> _EXTRACT TO READ_
Cat2 XM-L: ~1.52A (fluctuated over 1.510-1.535A)

M3C4 XM-L: ~1.72A (fluctated over 1.710-1.735A)

Those are consistent with the slightly longer runtime on the Cat2. But as always, I recommend you rely on the actual runtimes for more info.


----------



## selfbuilt (Mar 10, 2011)

> Written by *recDNA* on 01-16-2011 08:17 PM GMT
> 
> I once asked Eagletac if it was safe to run indefinitely in max with 4 X CR123 and they said it was. His amp draw increased? I really prefer to run on primaries so I can leave it in my car during winter. I also feel primaries are a little safer in the car in the heat of summer.


----------



## selfbuilt (Mar 10, 2011)

The main review post has been updated with the final review text.

The thread discussions have been *fully restored* from the search engine cache data (thank you tandem!).

Please carry on!


----------



## infinus (Mar 11, 2011)

I like that I can see myself quoted in there depite losing my account! My account unfortunately got lost since I was fairly new to the forums! I'm working through getting it re-approved.


----------



## CDP930 (Mar 19, 2011)

I just received mine. Two things I have noticed, one being mine has more heatsinking fins and two there is no writing on the ring ( no low to turbo). The one in the review has two or three fins but mine has five. I compared the pic of the led to mine and it appears the same. 

Anyone know if it has been changed up or if I did in fact receive the XML version?


----------



## brightnorm (Mar 19, 2011)

The M3C4 XM-L is such a superb and unique light I'm surprised that there isn't more interest in it.

Brightnorm


----------



## rich297 (Mar 20, 2011)

CDP930 said:


> I just received mine. Two things I have noticed, one being mine has more heatsinking fins and two there is no writing on the ring ( no low to turbo). The one in the review has two or three fins but mine has five. I compared the pic of the led to mine and it appears the same.
> 
> Anyone know if it has been changed up or if I did in fact receive the XML version?


 
I have the XM-L version (bought 2 months ago) and it's identical in appearance to the one in Selfbuilt's pictures.


----------



## eltel999 (Mar 21, 2011)

CDP930 said:


> I just received mine. Two things I have noticed, one being mine has more heatsinking fins and two there is no writing on the ring ( no low to turbo). The one in the review has two or three fins but mine has five. I compared the pic of the led to mine and it appears the same.
> 
> Anyone know if it has been changed up or if I did in fact receive the XML version?



Hi CDP930,

I've just received mine in the UK today from LEDfiretorches.co.uk (btw excellent service and CPF discount). Mine fits the description you give, and doesn't look the same as the one in Selfbuilt's review either.

However on the box it states an 800 Lumens output. According to the instruction manual the only other versions with an 800l output are the SST-50 and triple XP-G versions. I've not kept up to date with the latest emitters so a quick search on Google images and my emitter is definitely the XM-L.

Other than what you describe I'm not sure what the model differences are?

Just waiting for it to get dark so I can check out the beam 

Terry


----------



## xed888 (Mar 21, 2011)

eltel999,

could you PM me the discount code for the website? Cheers!

> _DATA EXTRACT_
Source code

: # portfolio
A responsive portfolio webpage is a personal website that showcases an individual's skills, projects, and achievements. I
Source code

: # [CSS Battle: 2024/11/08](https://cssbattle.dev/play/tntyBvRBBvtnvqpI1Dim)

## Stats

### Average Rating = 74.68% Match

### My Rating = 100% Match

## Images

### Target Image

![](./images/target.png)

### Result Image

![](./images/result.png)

> _CHECK YOUR UNDERSTANDING_
1. Answer these questions about the flashlight forum thread:
(a) What approximate current does the thread give for the M3C4 XM-L?
(b) How many heatsinking fins does CDP930's light have?
(c) What output is stated on the box of eltel999's light?
2. Reproduce the records from their start up to and including the line with "### Result Image".

> _RESULTS OF THE TASKS_
1.
(a) About 1.72A, fluctuating over 1.710-1.735A.
(b) Five.
(c) 800 Lumens.

2.
Source code

: # portfolio
A responsive portfolio webpage is a personal website that showcases an individual's skills, projects, and achievements. I
Source code

: # [CSS Battle: 2024/11/08](https://cssbattle.dev/play/tntyBvRBBvtnvqpI1Dim)

## Stats

### Average Rating = 74.68% Match

### My Rating = 100% Match

## Images

### Target Image

![](./images/target.png)

### Result Image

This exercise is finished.